TASK: Render the text read from the page in the material below as a JSON list of strings, one string per line and no blank lines. Leave the pictures out.

EXCERPTED DATA:

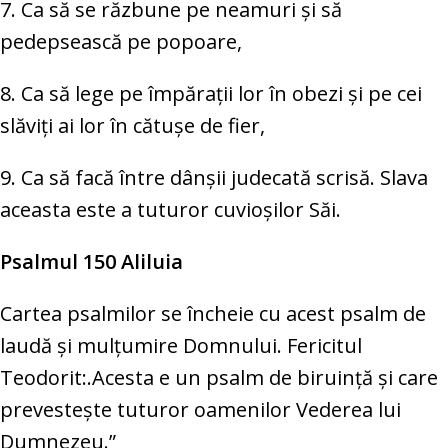
7. Ca să se răzbune pe neamuri și să
pedepsească pe popoare,
8. Ca să lege pe împărații lor în obezi și pe cei
slăviți ai lor în cătușe de fier,
9. Ca să facă între dânșii judecată scrisă. Slava
aceasta este a tuturor cuvioșilor Săi.
Psalmul 150 Aliluia
Cartea psalmilor se încheie cu acest psalm de
laudă şi mulţumire Domnului. Fericitul
Teodorit:.Acesta e un psalm de biruinţă şi care
prevesteşte tuturor oamenilor Vederea lui
Dumnezeu.”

SOLUTION TO THIS PROBLEM:
[
  "7. Ca să se răzbune pe neamuri și să",
  "pedepsească pe popoare,",
  "8. Ca să lege pe împărații lor în obezi și pe cei",
  "slăviți ai lor în cătușe de fier,",
  "9. Ca să facă între dânșii judecată scrisă. Slava",
  "aceasta este a tuturor cuvioșilor Săi.",
  "Psalmul 150 Aliluia",
  "Cartea psalmilor se încheie cu acest psalm de",
  "laudă şi mulţumire Domnului. Fericitul",
  "Teodorit:.Acesta e un psalm de biruinţă şi care",
  "prevesteşte tuturor oamenilor Vederea lui",
  "Dumnezeu.”"
]